**How to complete this task:**
Copy all of the data below without any changes, and omit the pictures.

....................

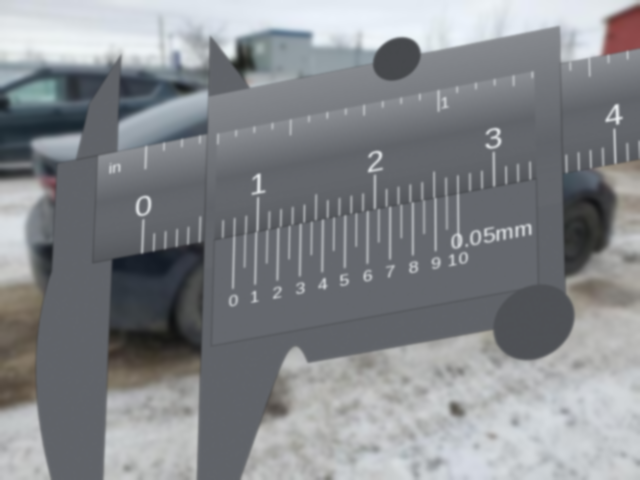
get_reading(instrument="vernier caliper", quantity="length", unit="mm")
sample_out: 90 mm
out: 8.0 mm
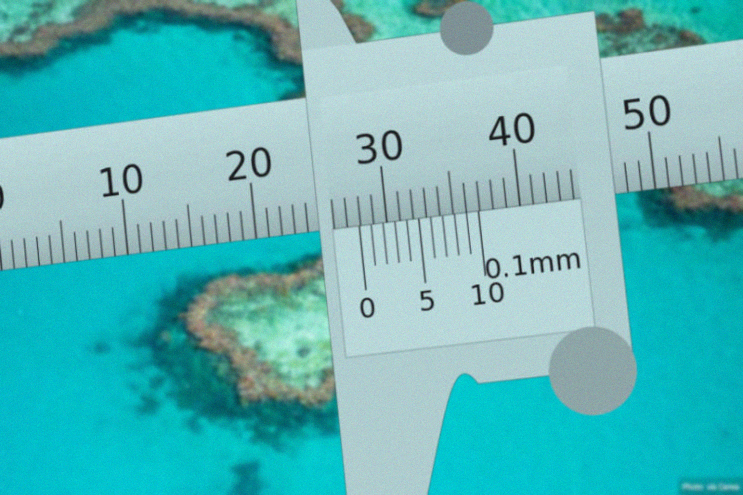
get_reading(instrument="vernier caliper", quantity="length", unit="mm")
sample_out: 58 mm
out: 27.9 mm
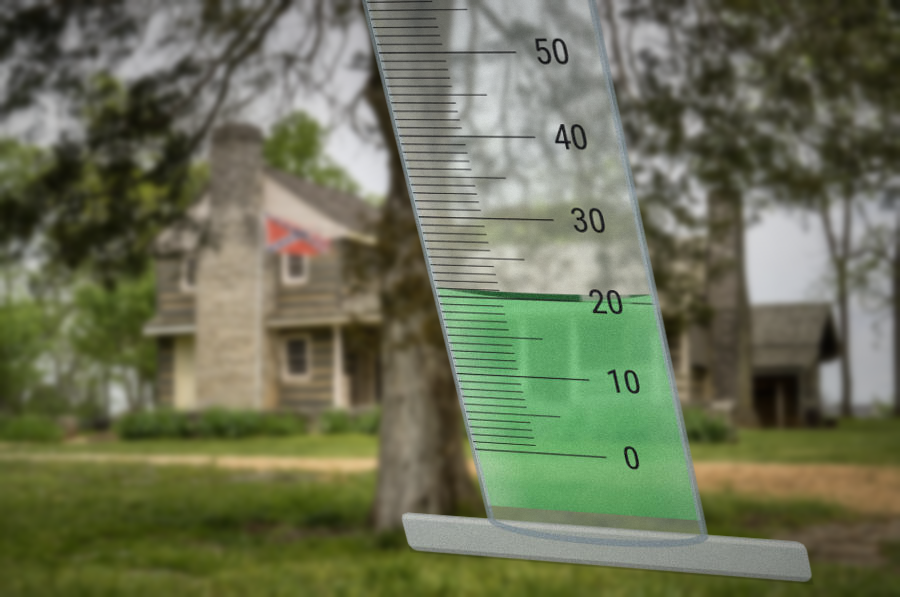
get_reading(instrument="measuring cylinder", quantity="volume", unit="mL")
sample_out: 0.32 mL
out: 20 mL
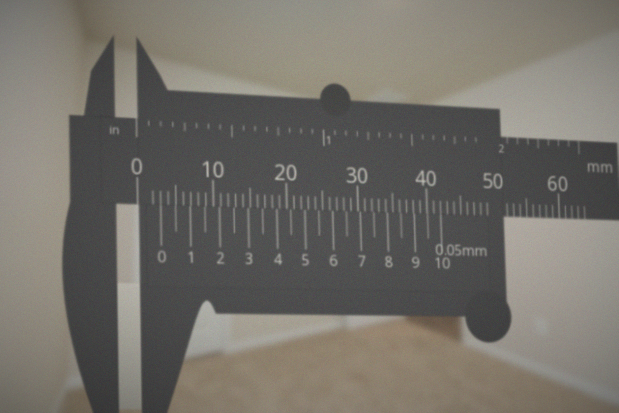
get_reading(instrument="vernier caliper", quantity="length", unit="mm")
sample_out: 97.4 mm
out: 3.0 mm
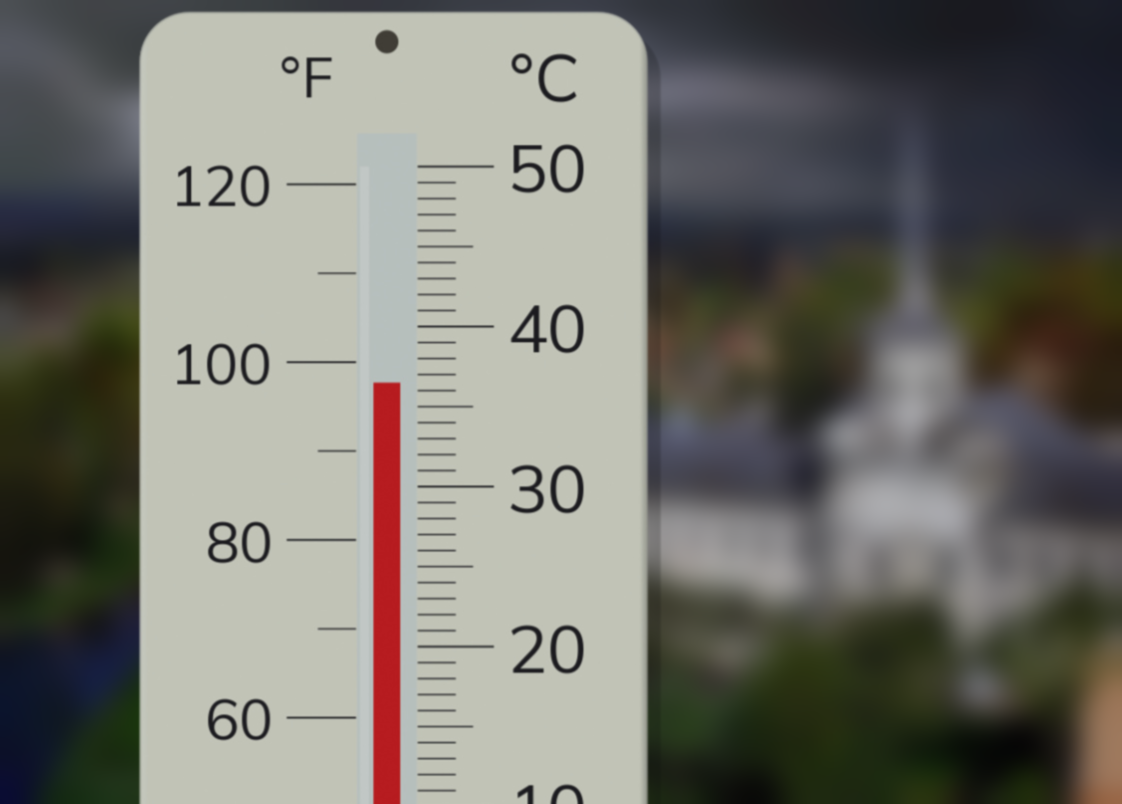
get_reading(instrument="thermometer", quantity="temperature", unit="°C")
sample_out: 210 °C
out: 36.5 °C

....................

**Output:**
get_reading(instrument="vernier caliper", quantity="length", unit="mm")
sample_out: 90 mm
out: 8.0 mm
get_reading(instrument="vernier caliper", quantity="length", unit="mm")
sample_out: 58 mm
out: 27.9 mm
get_reading(instrument="measuring cylinder", quantity="volume", unit="mL")
sample_out: 0.32 mL
out: 20 mL
get_reading(instrument="vernier caliper", quantity="length", unit="mm")
sample_out: 97.4 mm
out: 3.0 mm
get_reading(instrument="thermometer", quantity="temperature", unit="°C")
sample_out: 210 °C
out: 36.5 °C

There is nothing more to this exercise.